We could sum up the effect of this great reversal with the words of chapter 2, verse 25: “I will repay you for the years the locusts have eaten…” Solely because of sheer mercy and good pleasure will God turn our crumbling, groaning earth into a thriving, rejoicing paradise. The language of the Garden of Eden is once again employed to describe this great reversal. The land will drip with wine and flow with milk, the rains will come at just the right time and produce an abundant harvest, and all creation will rejoice and be filled to satisfaction.

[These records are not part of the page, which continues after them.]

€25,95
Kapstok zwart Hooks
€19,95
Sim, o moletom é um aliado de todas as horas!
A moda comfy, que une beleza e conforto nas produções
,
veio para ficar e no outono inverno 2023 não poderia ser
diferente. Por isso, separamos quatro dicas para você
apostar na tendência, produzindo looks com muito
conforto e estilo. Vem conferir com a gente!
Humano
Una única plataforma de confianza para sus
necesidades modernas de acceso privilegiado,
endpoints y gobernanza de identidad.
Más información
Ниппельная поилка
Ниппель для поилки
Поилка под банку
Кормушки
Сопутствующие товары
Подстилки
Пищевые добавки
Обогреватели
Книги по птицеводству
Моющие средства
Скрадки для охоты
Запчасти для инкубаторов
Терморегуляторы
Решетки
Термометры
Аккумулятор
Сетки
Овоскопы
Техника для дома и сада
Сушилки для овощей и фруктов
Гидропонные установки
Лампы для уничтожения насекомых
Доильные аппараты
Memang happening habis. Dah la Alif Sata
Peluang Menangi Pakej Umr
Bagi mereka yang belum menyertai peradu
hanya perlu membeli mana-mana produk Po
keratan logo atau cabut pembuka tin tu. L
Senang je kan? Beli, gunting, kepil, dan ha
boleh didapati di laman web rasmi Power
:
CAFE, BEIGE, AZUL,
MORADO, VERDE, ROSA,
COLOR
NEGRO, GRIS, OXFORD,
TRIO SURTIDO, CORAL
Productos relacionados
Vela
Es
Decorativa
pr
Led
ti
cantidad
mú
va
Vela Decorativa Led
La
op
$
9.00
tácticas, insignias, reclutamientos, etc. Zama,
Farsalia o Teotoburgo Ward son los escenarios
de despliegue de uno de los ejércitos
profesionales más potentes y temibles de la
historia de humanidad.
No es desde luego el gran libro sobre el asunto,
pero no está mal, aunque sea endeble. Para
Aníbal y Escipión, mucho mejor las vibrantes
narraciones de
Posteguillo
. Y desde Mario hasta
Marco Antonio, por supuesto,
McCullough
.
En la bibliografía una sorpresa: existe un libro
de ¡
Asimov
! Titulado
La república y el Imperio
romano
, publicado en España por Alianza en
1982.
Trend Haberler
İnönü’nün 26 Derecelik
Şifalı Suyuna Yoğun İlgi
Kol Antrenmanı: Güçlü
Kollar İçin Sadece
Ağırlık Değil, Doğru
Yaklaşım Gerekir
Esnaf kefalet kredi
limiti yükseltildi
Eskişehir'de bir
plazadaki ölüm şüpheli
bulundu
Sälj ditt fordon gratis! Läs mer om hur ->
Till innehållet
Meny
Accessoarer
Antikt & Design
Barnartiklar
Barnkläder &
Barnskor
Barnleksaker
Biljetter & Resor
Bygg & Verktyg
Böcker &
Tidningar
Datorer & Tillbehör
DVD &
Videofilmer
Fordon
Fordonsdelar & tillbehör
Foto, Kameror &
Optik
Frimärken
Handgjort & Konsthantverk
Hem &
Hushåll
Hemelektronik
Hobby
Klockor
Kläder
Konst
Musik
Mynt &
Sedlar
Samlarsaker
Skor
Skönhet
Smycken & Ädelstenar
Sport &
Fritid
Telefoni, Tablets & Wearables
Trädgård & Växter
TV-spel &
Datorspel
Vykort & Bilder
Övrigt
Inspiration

Not only will there be a great reversal or undoing of the curse, but things will be even better than they once were. It will be beyond our imagination. God will dwell with his people and a fountain of life-giving water will flow from his dwelling place. Sin will be forgiven and shame will be a forgotten memory. Evil will be judged and sentenced to an everlasting death. There will be deliverance for everyone who calls on the name of the Lord. God’s Spirit will be poured out just like the wine and the water.
The evidence that this great reversal will in fact happen is found in the person of Jesus. Through his life and death he reversed the curse. From a dark grave sprang forth resurrected life. Jesus lives and reigns as the righteous king who has supplanted the prince of darkness. The new paradise-kingdom is taking the place of the old, sin-infested kingdom. The abundant life of the new and improved Garden of Eden is overtaking the weeds and wickedness of our present world.
All who place their trust in Jesus become full participants of this great reversal. The curse-reversing work of Jesus is experienced already in this life, but only as a foretaste (a very real foretaste mind you) of the paradise yet to come which will be far beyond both the prophet Joel’s description and our own imaginations.